● **TEXTO DE PARTIDA**:
━━━━

Steve Bannon, creador de la idea de MAGA, propone una vuelta de tuerca al 'America First'. Se llama 'Humans First' y promete una “rebelión conservadora contra la inteligencia artificial” con el fin de “anteponer la seguridad, la libertad y la grandeza del pueblo estadounidense a los intereses de las élites corporativas y globalistas"
Lo dije ayer y hoy lo mantengo: yo no creo que Zapatero sea el malo de esta película. Pero voy a ir más allá: tampoco creo que se trate de un caso de lawfare. No tengo ninguna razón para pensar que el juez no está haciendo lo que cree que es correcto, con más o menos acierto, como todo el mundo.
Y a lo mejor aquí te pierdo, pero voy a continuar extendiendo el argumento un poco más: tampoco creo que la oposición, en el arco que va desde Gabriel Rufían hasta la derecha liberal y democrática, esté actuando con mala fe cuando fiscaliza, insiste en que se den todas las explicaciones, incluso pide la dimisión del presidente del Gobierno. Ese es su papel. Su parte del trabajo democrático. Si en lugar de a Zapatero, un juez hubiera imputado a Rajoy, la izquierda estaría haciendo exactamente lo mismo -y estaría bien-.
Pero hay unos tipejos en todo esto que no cumplen ninguna función democrática. Al contrario: subvierten los mecanismos del pacto social para hacernos creer que es un fracaso. Por ejemplo: usan la identidad del periodismo para contar mentiras. Y lo hacen no por convicción, porque si de verdad pensaran que hay un sistema mejor que la democracia lo que deberían hacer es proponer abolir el sistema o dar un golpe de Estado; lo hacen en su propio beneficio: para seguir jugando a este juego mientras arrasan el campo para todos los demás.

━━━━

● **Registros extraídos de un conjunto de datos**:
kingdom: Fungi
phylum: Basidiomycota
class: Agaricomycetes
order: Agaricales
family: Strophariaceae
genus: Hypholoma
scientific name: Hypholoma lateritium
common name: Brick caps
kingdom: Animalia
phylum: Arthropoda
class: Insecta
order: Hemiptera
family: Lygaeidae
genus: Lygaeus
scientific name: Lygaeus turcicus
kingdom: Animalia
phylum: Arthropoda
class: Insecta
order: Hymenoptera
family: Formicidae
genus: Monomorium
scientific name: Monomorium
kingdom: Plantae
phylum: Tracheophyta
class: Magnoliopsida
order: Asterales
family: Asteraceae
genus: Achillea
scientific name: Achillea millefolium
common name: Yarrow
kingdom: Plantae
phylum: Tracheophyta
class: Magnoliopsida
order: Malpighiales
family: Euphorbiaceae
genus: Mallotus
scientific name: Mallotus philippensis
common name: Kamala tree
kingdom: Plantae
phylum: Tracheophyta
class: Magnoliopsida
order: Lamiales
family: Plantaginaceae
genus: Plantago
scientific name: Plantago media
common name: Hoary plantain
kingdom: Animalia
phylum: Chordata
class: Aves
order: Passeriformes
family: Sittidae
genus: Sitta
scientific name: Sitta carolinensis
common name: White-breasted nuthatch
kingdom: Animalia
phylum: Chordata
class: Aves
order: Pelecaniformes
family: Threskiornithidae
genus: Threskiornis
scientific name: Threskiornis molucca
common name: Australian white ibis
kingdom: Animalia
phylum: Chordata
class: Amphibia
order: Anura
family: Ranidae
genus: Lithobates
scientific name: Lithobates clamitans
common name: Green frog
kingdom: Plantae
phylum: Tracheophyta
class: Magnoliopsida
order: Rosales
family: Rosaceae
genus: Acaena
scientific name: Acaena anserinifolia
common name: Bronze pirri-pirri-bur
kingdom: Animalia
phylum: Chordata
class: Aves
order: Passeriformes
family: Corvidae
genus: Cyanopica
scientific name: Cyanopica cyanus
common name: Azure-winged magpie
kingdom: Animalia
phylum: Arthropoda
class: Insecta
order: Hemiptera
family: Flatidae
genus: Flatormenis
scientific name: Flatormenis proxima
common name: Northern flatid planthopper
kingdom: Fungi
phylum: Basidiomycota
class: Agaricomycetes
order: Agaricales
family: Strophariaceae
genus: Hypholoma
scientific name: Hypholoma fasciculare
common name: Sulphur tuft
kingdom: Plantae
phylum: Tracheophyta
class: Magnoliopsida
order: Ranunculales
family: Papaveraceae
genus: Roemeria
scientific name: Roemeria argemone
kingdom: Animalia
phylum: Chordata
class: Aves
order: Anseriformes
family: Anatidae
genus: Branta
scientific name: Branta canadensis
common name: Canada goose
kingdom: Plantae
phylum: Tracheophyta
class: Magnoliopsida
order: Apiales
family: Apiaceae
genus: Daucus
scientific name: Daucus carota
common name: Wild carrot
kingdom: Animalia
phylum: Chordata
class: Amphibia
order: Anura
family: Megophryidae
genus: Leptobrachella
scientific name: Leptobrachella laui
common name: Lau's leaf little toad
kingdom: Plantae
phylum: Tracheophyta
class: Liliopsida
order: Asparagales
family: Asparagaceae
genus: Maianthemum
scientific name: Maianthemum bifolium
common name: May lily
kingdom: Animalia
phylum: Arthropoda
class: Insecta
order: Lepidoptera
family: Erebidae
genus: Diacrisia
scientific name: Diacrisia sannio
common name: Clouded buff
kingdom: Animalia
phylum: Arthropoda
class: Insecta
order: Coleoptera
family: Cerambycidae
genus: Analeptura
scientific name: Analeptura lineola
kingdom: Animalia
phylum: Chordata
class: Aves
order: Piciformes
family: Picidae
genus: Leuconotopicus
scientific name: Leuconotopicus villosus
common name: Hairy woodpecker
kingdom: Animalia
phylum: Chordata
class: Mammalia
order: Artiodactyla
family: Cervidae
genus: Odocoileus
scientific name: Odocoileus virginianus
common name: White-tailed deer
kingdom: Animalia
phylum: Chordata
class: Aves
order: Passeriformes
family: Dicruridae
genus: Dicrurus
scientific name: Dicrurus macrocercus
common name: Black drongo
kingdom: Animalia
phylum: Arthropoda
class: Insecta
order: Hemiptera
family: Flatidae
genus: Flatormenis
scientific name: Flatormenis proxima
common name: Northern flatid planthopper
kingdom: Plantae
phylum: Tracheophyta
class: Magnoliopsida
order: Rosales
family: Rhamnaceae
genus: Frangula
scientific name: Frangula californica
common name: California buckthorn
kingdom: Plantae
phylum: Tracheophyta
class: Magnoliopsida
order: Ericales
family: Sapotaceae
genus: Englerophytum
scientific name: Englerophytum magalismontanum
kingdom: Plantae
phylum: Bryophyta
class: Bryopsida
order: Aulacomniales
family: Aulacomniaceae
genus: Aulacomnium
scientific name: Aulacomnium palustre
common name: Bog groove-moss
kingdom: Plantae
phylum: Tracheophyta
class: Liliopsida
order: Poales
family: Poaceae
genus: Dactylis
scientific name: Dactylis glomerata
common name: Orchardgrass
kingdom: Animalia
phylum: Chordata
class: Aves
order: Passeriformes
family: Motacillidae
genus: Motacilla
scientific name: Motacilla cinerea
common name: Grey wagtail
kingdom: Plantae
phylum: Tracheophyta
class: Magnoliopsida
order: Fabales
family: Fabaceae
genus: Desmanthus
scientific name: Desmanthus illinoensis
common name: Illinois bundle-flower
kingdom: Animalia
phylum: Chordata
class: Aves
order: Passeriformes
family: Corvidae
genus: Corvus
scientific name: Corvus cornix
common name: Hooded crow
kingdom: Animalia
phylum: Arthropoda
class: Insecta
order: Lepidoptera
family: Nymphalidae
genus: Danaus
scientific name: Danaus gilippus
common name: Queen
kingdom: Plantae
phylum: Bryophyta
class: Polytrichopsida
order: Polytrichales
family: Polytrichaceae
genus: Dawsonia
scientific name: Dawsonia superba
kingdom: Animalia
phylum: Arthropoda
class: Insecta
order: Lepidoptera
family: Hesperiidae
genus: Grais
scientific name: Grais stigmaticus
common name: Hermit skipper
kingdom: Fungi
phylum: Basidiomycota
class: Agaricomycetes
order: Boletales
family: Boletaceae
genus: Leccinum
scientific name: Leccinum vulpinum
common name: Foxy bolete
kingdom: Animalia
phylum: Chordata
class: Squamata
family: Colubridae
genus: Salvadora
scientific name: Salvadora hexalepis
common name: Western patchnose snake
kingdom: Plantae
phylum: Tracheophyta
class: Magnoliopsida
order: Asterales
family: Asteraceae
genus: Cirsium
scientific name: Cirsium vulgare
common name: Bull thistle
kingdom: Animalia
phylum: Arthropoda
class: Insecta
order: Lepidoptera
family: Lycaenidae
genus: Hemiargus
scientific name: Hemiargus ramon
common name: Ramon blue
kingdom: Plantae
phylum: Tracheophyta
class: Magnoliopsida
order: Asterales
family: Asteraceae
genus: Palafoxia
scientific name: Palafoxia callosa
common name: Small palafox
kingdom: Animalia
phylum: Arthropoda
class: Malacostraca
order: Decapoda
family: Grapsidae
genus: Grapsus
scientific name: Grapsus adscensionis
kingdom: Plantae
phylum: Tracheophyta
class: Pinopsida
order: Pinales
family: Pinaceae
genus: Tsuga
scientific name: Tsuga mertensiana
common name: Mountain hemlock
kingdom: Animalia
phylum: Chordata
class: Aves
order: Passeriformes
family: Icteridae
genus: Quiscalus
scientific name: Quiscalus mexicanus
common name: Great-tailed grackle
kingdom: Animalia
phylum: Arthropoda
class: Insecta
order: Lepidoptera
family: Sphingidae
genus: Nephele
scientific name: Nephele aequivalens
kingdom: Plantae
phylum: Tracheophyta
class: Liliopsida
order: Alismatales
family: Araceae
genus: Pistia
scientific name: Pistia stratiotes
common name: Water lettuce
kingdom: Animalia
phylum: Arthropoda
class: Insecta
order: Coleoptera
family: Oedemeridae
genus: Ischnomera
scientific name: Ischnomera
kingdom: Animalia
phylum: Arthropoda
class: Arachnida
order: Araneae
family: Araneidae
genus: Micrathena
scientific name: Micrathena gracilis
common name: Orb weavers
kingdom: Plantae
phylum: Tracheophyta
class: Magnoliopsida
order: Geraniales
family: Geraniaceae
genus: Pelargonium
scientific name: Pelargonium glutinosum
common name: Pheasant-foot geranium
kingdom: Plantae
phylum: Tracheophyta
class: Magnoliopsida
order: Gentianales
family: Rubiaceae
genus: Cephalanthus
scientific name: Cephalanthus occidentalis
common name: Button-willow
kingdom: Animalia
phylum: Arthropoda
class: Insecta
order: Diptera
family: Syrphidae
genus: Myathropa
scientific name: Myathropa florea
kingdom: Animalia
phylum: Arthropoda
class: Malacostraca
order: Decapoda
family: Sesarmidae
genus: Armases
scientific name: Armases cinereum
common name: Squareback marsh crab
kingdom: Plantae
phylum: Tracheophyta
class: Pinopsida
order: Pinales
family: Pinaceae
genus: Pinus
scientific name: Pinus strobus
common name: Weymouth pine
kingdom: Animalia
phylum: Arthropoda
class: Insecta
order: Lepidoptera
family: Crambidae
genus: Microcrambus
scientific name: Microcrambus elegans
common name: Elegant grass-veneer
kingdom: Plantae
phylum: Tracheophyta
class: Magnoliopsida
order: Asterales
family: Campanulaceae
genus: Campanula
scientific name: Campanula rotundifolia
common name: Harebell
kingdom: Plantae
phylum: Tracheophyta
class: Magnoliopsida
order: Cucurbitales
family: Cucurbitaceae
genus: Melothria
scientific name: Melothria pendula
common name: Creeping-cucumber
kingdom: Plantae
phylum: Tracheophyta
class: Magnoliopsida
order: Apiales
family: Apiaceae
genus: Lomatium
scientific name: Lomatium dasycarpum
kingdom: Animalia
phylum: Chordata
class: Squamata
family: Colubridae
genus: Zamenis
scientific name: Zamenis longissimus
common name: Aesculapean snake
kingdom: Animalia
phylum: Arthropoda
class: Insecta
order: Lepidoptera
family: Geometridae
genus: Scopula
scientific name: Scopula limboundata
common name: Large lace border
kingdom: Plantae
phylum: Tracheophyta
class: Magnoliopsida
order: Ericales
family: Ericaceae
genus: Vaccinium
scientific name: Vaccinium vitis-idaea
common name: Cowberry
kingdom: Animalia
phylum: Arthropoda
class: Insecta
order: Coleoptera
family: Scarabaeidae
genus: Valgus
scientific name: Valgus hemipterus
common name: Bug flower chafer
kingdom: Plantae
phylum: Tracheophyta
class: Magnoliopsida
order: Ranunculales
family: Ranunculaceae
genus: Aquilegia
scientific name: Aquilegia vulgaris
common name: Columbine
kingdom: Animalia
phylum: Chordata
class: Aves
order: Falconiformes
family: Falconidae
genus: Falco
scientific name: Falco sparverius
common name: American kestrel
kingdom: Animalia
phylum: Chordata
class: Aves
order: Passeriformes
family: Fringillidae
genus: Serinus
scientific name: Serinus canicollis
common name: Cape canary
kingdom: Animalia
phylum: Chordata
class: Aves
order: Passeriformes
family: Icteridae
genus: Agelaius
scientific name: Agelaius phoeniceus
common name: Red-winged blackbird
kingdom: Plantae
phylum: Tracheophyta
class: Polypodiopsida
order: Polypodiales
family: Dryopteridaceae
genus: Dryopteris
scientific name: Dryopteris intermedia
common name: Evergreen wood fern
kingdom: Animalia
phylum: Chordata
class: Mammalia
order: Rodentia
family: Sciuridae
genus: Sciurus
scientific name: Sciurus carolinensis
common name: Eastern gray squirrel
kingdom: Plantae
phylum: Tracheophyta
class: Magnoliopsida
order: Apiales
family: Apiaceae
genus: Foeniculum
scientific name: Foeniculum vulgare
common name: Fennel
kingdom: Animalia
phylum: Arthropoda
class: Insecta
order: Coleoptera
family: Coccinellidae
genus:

━━━━

● **TAREA PENDIENTE**: Prosigue el texto sobre Zapatero, el juez y la oposición a partir de su última frase.

● **RESULTADO DEL EJERCICIO**:
Estos señores son populistas, se han convertido en un fenómeno global y tienen en común un discurso que sostiene que el sistema democrático está irreparablemente roto. No que tenga problemas reales, pero también solucionables, como todos los sistemas complejos, sino que estamos en manos de una élite radical y corrupta que solo busca su propio beneficio y contra la que no hay nada que hacer, salvo votarles a ellos. Aunque toman muchas formas, es muy fácil identificarles: son esas personas a las que les va mejor cuanto más nos odiamos el resto.
Uno de sus principales exponentes se llama Steve Bannon y es un personaje que lleva alentando el odio en Estados Unidos desde que Obama llegó al poder. Fue en su día el creador de la idea de MAGA (Make America Great Again), aunque su contribución más duradera no es un eslogan: es una estrategia. Como describió a un periodista en 2018, los demócratas no importan, la verdadera oposición es la prensa, y la forma de lidiar con ella es inundar la zona de mierda; “flood the zone”. Esa es la doctrina. No sé si te suena.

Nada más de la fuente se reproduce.